Vous pouvez contester vos impôts locaux

Preçus par les collectivités territoriales, les impôts locaux doivent être payés chaque automne. Mais comment les contester en cas de désaccord ?

L'objet de la contestation

Ce peut être le montant de la taxe foncière, de la taxe d'habitation ou de taxes annexes : de balayage, d'enlèvement des ordures ménagères, et taxe d'équipement. Le motif de contestation doit ête valable : surévaluation de la valeur locative brute, oubli d'un abattement, logement inoccupé...


La procédure de contestation

Attention ! Contester ne vous dispense pas de payer. Si la contestation est refusée, le risque est de devoir s'acquitter du montant contesté, majoré de 10%.

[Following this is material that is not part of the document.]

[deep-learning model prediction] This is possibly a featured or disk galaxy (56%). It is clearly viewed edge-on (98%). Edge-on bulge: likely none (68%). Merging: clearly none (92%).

La contestation peut être signifiée par simple lettre accompagnée des justificatifs au Centre des finances publiques, sur le site Internet www.impots.gouv.fr rubrique "Faire une réclamation" ou directement au guichet. Toutefois, il reste toujours préférable d'opter pour un envoi par lettre recommandée.


Les délais de procédure

Il convient de contester son impôt avant le 31 décembre de l'année qui suit celle de la mise en recouvrement de l'impôt.
Exemple : pour une taxe foncière mise en recouvrement en 2016, le délai de contestation s'achève le 31 décembre 2017.

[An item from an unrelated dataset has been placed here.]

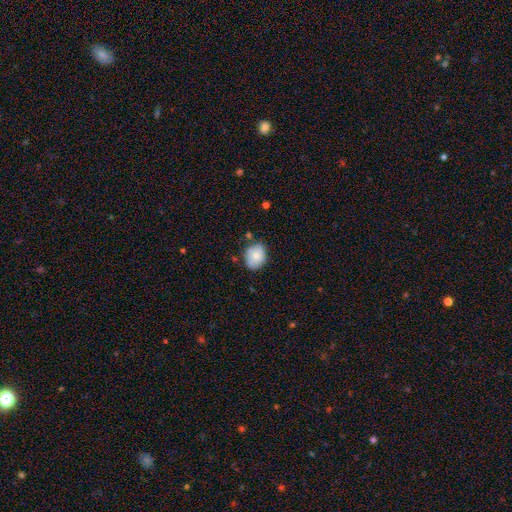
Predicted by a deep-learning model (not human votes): smooth_or_featured: smooth (p=0.75) [alt: featured or disk p=0.18]
how_rounded: in between (p=0.53) [alt: round p=0.47]
merging: none (p=0.68) [alt: minor disturbance p=0.23]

Une réponse doit vous être adressée dans un délai de six mois suivant la contestation. En cas de refus de l'administration de faire droit à votre demande, vous disposez d'un délai de deux mois pour saisir le tribunal administratif.


Sursis de paiement

En cas de difficulté de paiement, un sursis de paiement peut-être demandé en parallèle de la contestation. Au-delà de 4500 €, des garanties pourront être demandées, par exemple une hypothèque.